Analysis of blood and urine samples
The quantification of DEHP and MEHP in the blood samples was carried out according to a previously published procedure [2]. In brief, the analytes were extracted from the blood using liquid-liquid extraction, separated using liquid chromatography, and detected by tandem mass spectrometry. The limits of quantification (LOQ) were 5.0 μg/L for DEHP and 2.0 μg/L for the metabolite MEHP. An analysis of spiked quality control samples (QC) indicated a precision range of 4.4–5.3% and an accuracy (recovery) of 100–109% for both analytes.
The urine samples were processed according to a previously published procedure [21] that enables the determination of the primary metabolite MEHP and three secondary DEHP metabolites, namely mono-(2-ethyl-5-hydroxyhexyl) phthalate (5OH-MEHP), mono-(2-ethyl-5-oxohexyl) phthalate (5oxo-MEHP) and mono-(2-ethyl-5-carboxypentyl) phthalate (5cx-MEPP) in urine. Briefly, the urine samples were initially enzymatically hydrolyzed. The sample cleanup and enrichment of the analytes was accomplished by the application of an online cleanup procedure using a restricted access material. Subsequently, the analytes were chromatographically separated on an analytical column, and detected using tandem mass spectrometry. The limit of quantification was 0.5 μg/L for each analyte. An analysis of spiked quality control samples (QC) indicated a precision range of 7.3–11.0% and an accuracy (recovery) of 92–105% for all analytes. Moreover, the proficiency of the procedure was proved by the successful participation in the proficiency test program of the German External Quality Assessment Scheme (G-EQUAS; [22]).
Statistical analysis
The statistical analyses were performed using R software version 3.5.0 (R Core Team (2016): R: A language and Environment for Statistical Computing, Vienna Austria, URL: www.r-project.org). Continuous characteristics were described as median [Minimum; Maximum] and categorical characteristics as n (%). Comparison of two independent groups was performed using Mann-Whitney U test for continuous characteristics and Fisher’s exact test for binary characteristics. No statistical tests were performed to compare categorical characteristics with more than two categories because of the limited number of cases. Statistical significance was assumed for p-values of less than 0.05 using a two-sided significance level of α = 5%. There was no correction of p-values in this explorative analysis.
Results
The determined DEHP blood levels of the ECMO patients and the patients of the control group ranged from 31.5 to 1009 μg/L (median 156.0 μg/L) and from 19.4 to 75.3 μg/L (median 36.4 μg/L), respectively. MEHP blood levels were determined to range from < LOD to 475 μg/L (median 15.9 μg/L) in the ECMO patients and from < LOD to 9.9 μg/L (median 3.7 μg/L) in the control group patients, respectively (Fig 1).
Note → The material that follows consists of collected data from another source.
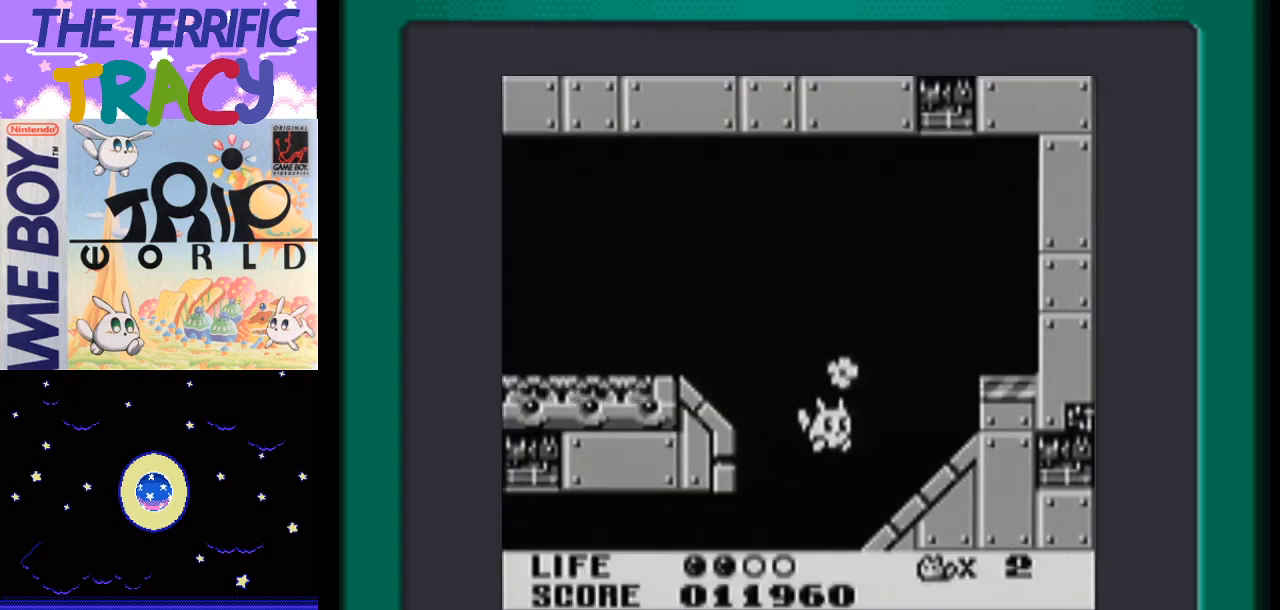
{"buttons": ["DPAD_RIGHT"], "events": [[150, "A", "down"], [300, "A", "up"]]}
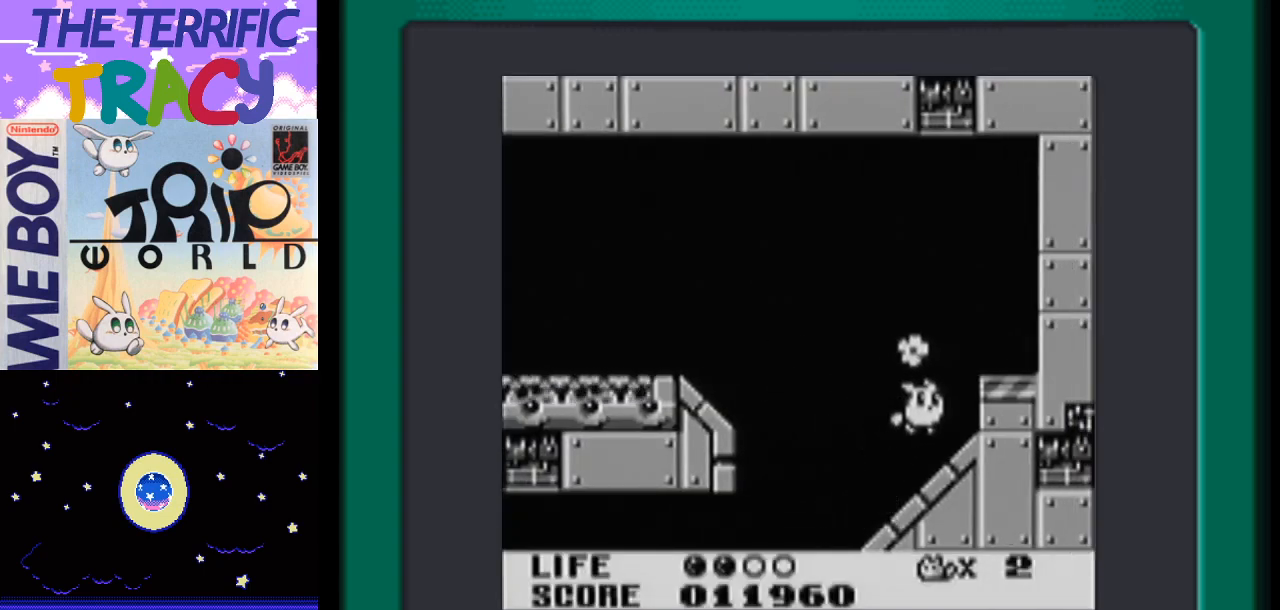
{"buttons": ["A", "DPAD_LEFT"], "events": [[133, "DPAD_LEFT", "down"], [133, "DPAD_RIGHT", "up"], [233, "A", "down"]]}
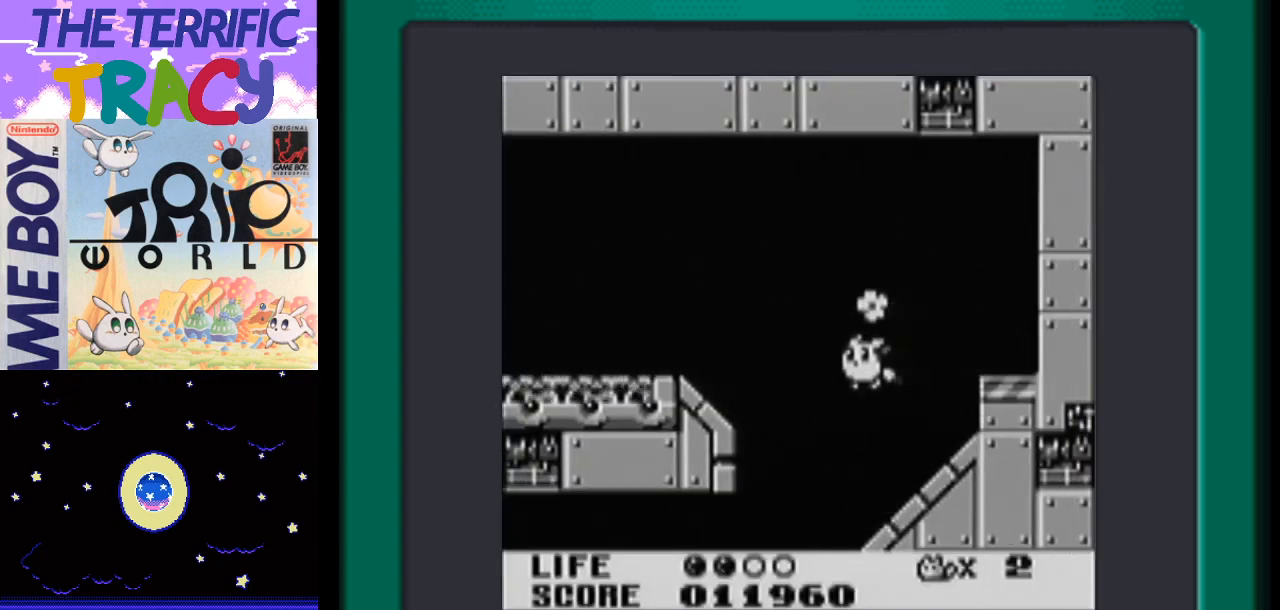
{"buttons": ["DPAD_LEFT"], "events": [[300, "A", "up"]]}
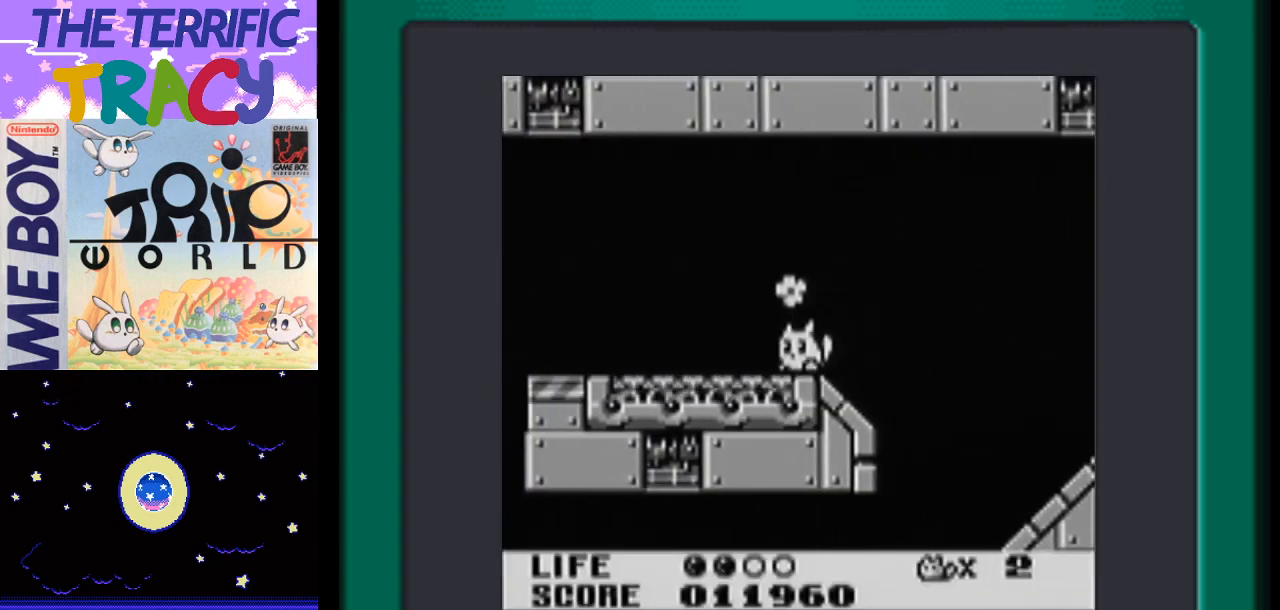
{"buttons": ["DPAD_LEFT"], "events": [[83, "A", "down"], [217, "A", "up"]]}
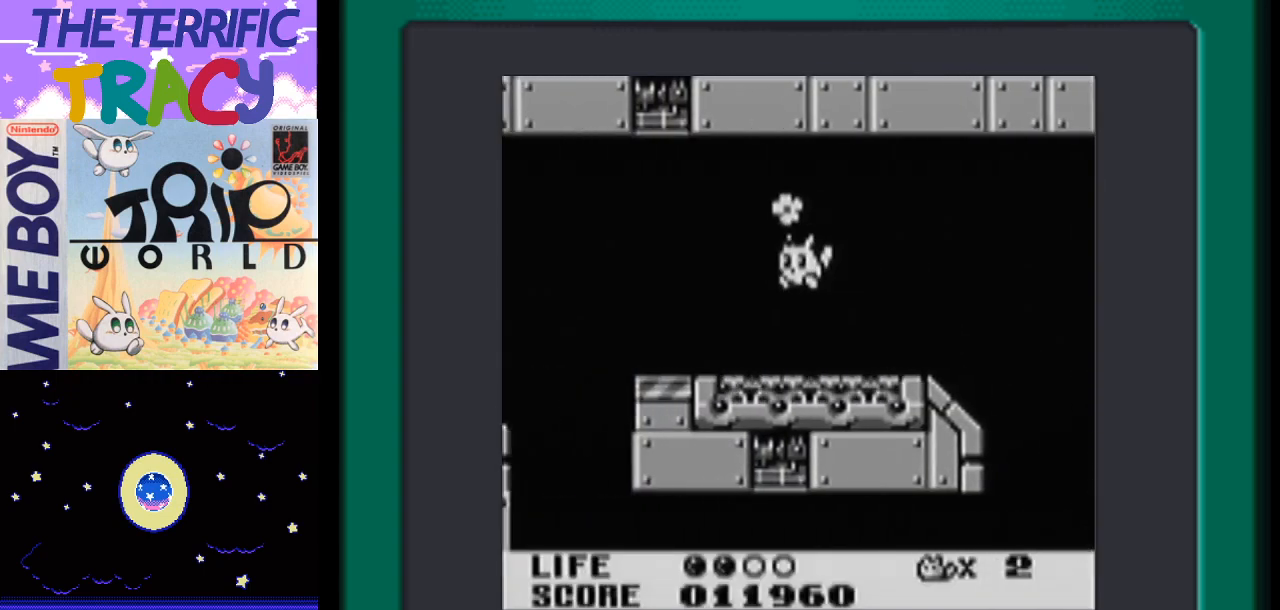
{"buttons": [], "events": [[200, "A", "down"], [333, "A", "up"], [367, "DPAD_LEFT", "up"], [400, "DPAD_RIGHT", "down"], [483, "DPAD_RIGHT", "up"]]}
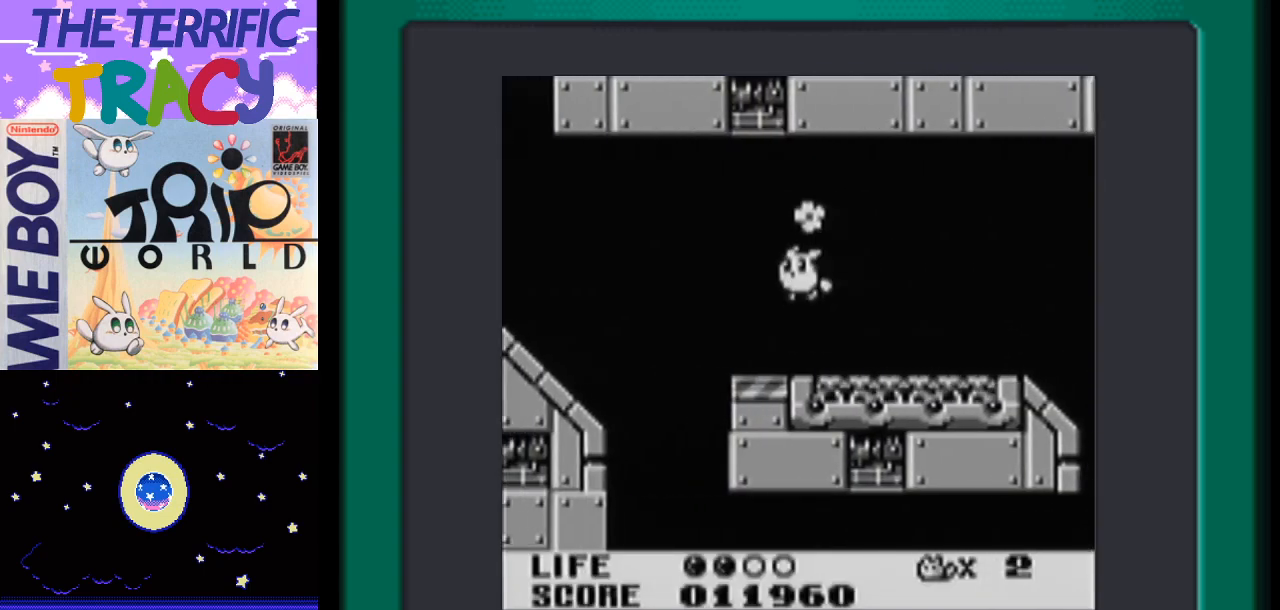
{"buttons": ["A", "DPAD_LEFT"], "events": [[233, "DPAD_LEFT", "down"], [417, "A", "down"]]}
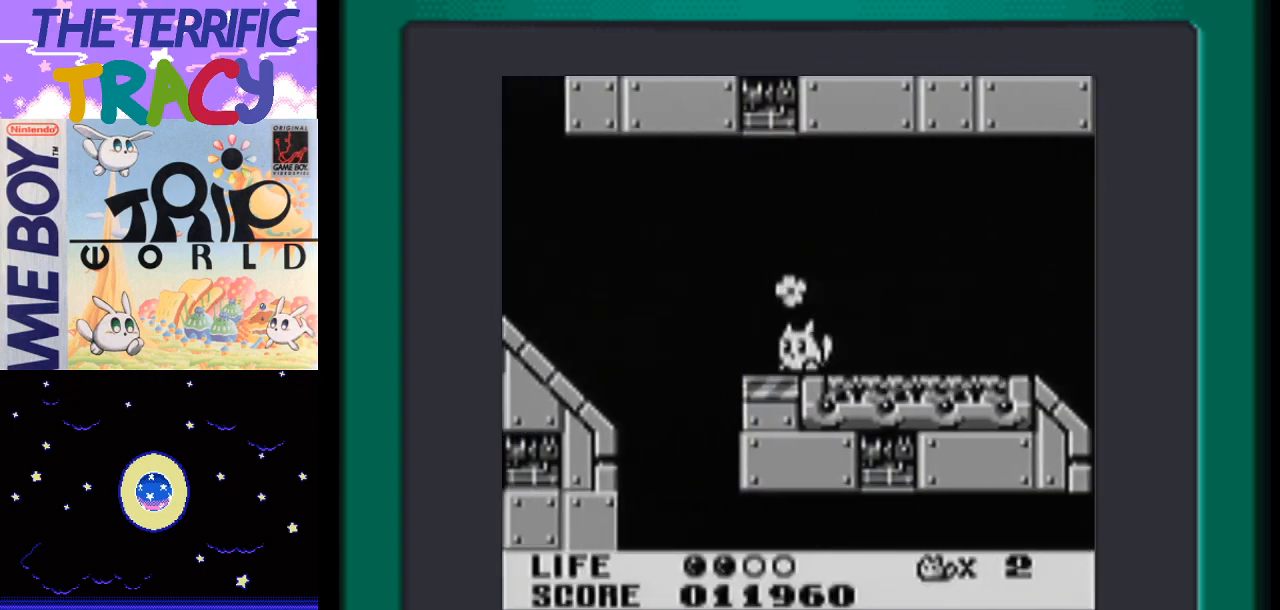
{"buttons": ["A", "DPAD_LEFT"], "events": []}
Blood levels of DEHP (a) and MEHP (b) in patients without ECMO therapy (control group) and with ECMO therapy (both p = 0.005).
In four patients, DEHP and MEHP blood levels were also determined prior to ECMO initiation and compared to the respective levels after an ECMO runtime of seven days. In each but one patient, this resulted in significantly elevated blood levels of DEHP and MEHP (Fig 2) with determined median levels of 40.7 μg DEHP/L and 9.5 μg MEHP/L prior to ECMO treatment compared to 74.4 μg DEHP/L and 18.3 μg MEHP/L after seven days of ECMO runtime. The decrease of MEHP after seven days of ECMO in one patient may be due to a limited metabolism but is not verified.
The association between duration of ECMO therapy and DEHP or MEHP was tested using Spearman’s correlation coefficient. However, the correlation did not reach statistical significance (r = 0.16, P = 0.53).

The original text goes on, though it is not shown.